К нам присоединились еще несколько пар, причем дамы были в великолепных вечерних платьях из шелка и атласа, светящихся в мягком освещении, а мужчины — в отутюженных костюмах и сшитых на заказ пиджаках, темных и элегантных.
Мой дядя предстал в простом сером костюме с каменным лицом и поджатыми губами. Он даже не потрудился причесаться. Если бы я отчасти не боялась его, я бы сказала, что такой образ ему к лицу. Он выделялся на фоне слишком накрахмаленных мужчин, волосы которых были зачесаны назад и блестели от излишка геля. В застоявшемся воздухе витали ароматы дорогих духов, шампанского и сладких цветов.
— Это платье из House of Worth, — прошептала Эльвира, когда какая-то дама опустилась напротив меня. — Я бы поставила на него все свои сбережения.
— Ты не играешь в азартные игры, и у тебя точно нет денег, — прошептала я в ответ.
— Я послал телеграмму вашей матери, — вклинился дядя Рикардо. — Не за что.
Эльвира слегка покраснела и тихо произнесла gracias. Она быстро пришла в себя и сменила тему.
— Сеньор Маркес, расскажите мне о том, как вы провели время на Филах.

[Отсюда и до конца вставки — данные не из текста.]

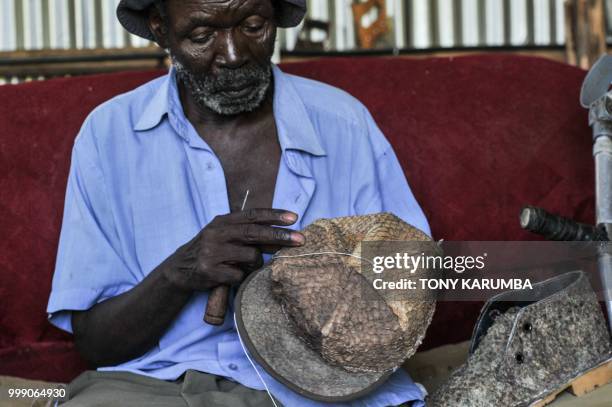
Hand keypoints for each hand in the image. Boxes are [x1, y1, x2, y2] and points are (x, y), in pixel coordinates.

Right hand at [163, 209, 303, 291]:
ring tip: (244, 265)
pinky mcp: (210, 271)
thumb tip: (281, 234)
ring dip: (255, 263)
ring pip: (251, 257)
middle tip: (300, 240)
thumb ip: (246, 232)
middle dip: (280, 236)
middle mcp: (217, 234)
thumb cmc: (211, 250)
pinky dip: (241, 276)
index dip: (274, 215)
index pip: (252, 215)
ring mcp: (212, 252)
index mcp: (222, 221)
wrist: (180, 269)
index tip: (294, 217)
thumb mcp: (224, 234)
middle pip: (254, 233)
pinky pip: (240, 275)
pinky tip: (231, 275)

Я пнула кузину под столом, пока дядя буравил нас взглядом, полным ледяной ярости.
— О, дорогая, что я наделала? — спросила Эльвира, сморщившись. — Вопросы под запретом?

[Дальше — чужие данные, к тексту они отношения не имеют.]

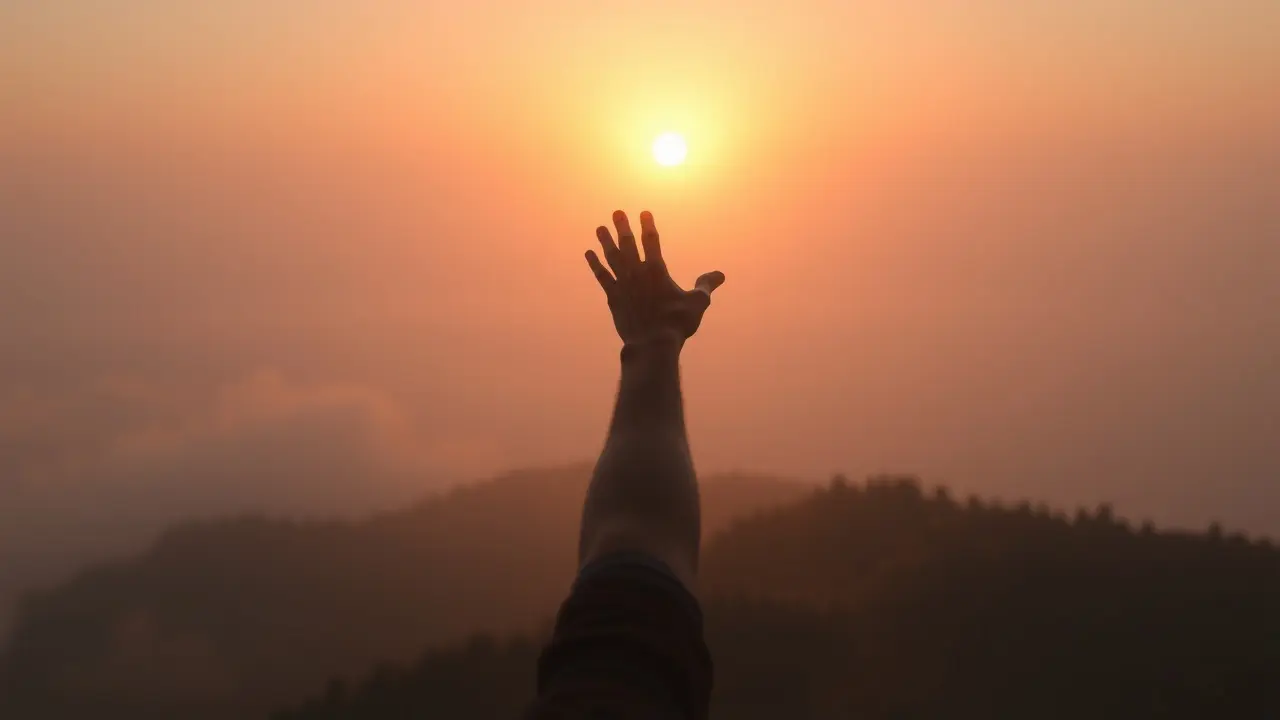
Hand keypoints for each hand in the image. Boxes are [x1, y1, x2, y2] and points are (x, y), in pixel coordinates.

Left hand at [585, 210, 724, 350]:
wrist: (651, 344)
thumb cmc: (676, 323)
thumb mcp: (698, 303)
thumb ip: (706, 285)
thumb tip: (720, 274)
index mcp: (657, 271)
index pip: (651, 242)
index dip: (648, 226)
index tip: (644, 213)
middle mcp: (637, 273)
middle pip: (628, 245)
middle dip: (623, 227)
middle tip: (617, 212)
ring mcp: (623, 285)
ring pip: (612, 258)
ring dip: (606, 242)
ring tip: (600, 228)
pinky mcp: (613, 298)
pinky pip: (602, 276)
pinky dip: (595, 265)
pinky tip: (589, 254)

— Не упоминай о работе моего дяди— прошипела я.
— Все это время вы были на Филах? — спросил один из мужчин, что сидели за столом. У него был французский акцент. — Но там же ничего нет. Это священное старое место, где неоднократно проводились раскопки. Там нечего искать, несомненно.
Мой дядя пожал плечами.
— Все остальное было занято.
Мужчина понимающе кивнул, полностью поверив в равнодушие дяди Рикардо.
— Мне кажется прискорбным, что мои соотечественники не питают к вам уважения.

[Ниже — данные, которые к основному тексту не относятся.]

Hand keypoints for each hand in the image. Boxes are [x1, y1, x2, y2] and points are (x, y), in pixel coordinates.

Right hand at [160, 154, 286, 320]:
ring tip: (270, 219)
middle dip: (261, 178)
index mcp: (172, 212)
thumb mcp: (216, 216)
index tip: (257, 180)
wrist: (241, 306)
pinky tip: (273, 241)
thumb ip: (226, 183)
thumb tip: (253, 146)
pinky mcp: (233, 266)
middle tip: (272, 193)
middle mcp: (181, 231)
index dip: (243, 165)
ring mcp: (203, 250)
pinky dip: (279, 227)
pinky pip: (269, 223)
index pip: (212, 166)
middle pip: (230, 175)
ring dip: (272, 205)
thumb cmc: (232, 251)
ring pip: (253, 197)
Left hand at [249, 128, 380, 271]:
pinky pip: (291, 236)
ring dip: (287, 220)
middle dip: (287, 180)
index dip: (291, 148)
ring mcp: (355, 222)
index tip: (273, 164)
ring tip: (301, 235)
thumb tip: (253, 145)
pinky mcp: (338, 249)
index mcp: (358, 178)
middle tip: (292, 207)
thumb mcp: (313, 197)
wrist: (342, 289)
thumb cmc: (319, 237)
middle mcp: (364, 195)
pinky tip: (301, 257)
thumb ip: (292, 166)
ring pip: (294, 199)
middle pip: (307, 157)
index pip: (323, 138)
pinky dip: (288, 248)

— Я и под руководством месье Масперо неплохо справляюсь, — без энтузиазма ответил дядя. Затем он повернулся ко мне и спросил. — Как тебе меню, Инез?
Я опустила взгляд и пробежалась по нескольким строчкам, мысленно переводя французский, у меня потекли слюнки. Первым делом подавали супы: грибной и луковый, следом свежий салат с добавлением запеченных овощей. С особым нетерпением я ждала главное блюдо — жареный ягненок под соусом из мятного желе с обжаренной в масле спаржей и толченым со сливками картофелем.
— Выглядит замечательно, — ответила я, прекрасно понимая, что он задал свой вопрос с целью перевести тему разговора. Когда подошел официант, мой дядя заказал вино для нас троих, а затем продолжил беседу с джентльменом справа от себя.
До конца ужина он больше ни с кем из нас не разговаривал.
Я не винила его за гнев, за расстройство от того, что я ему не доверяла. Считала его способным на убийство. Я сама была разочарована в себе из-за того, что поверила в ложь матери.
Если я сама не могла простить себя, то, конечно, понимала, почему он тоже не может этого сделать.
Но меня расстраивало то, что он до сих пор намерен отправить меня в Аргентину, лишая шанса все исправить. Какая-то часть меня понимала, что это раскаяние будет со мной до конца жизни.
Танцы начались вскоре после ужина, и, к нашему удивлению, мы с кузиной ни разу не испытывали недостатка в желающих с нами потанцевать. Когда часы приблизились к полуночи, меня вытащили на танцевальную площадку, и я закружилась в такт оркестру, исполняющему современные песни. Эльвира танцевала с высоким светловолосым джентльменом, который показался мне смутно знакомым. Несколько раз я теряла ее из виду, но в конце концов мы встретились у стола с закусками, заставленного бокалами с лимонадом и освежающим белым вином.
— Последний был скучным, — пожаловалась Эльвира, пробравшись ко мне через плотную компанию дам, столпившихся у танцевальной площадки. — Он наступил мне на ногу. Дважды.
— Мой последний партнер по танцу говорил исключительно по-голландски, — сказала я в знак солидарности. — Он принял тебя за мою близняшку.
Эльвира рассмеялась в промежутках между глотками лимонада.
— Это мы уже слышали, — ее взгляд скользнул по толпе. — Здесь так много иностранцев. По крайней мере, один американец говорил со мной высокомерно.
Я внимательно наблюдала за ней, и улыбка уже готова была раздвинуть мои губы.
— И как ты поступила?
Она пожала плечами.
— Я мило оскорбила его по-испански, а он решил, что я делаю ему комплимент.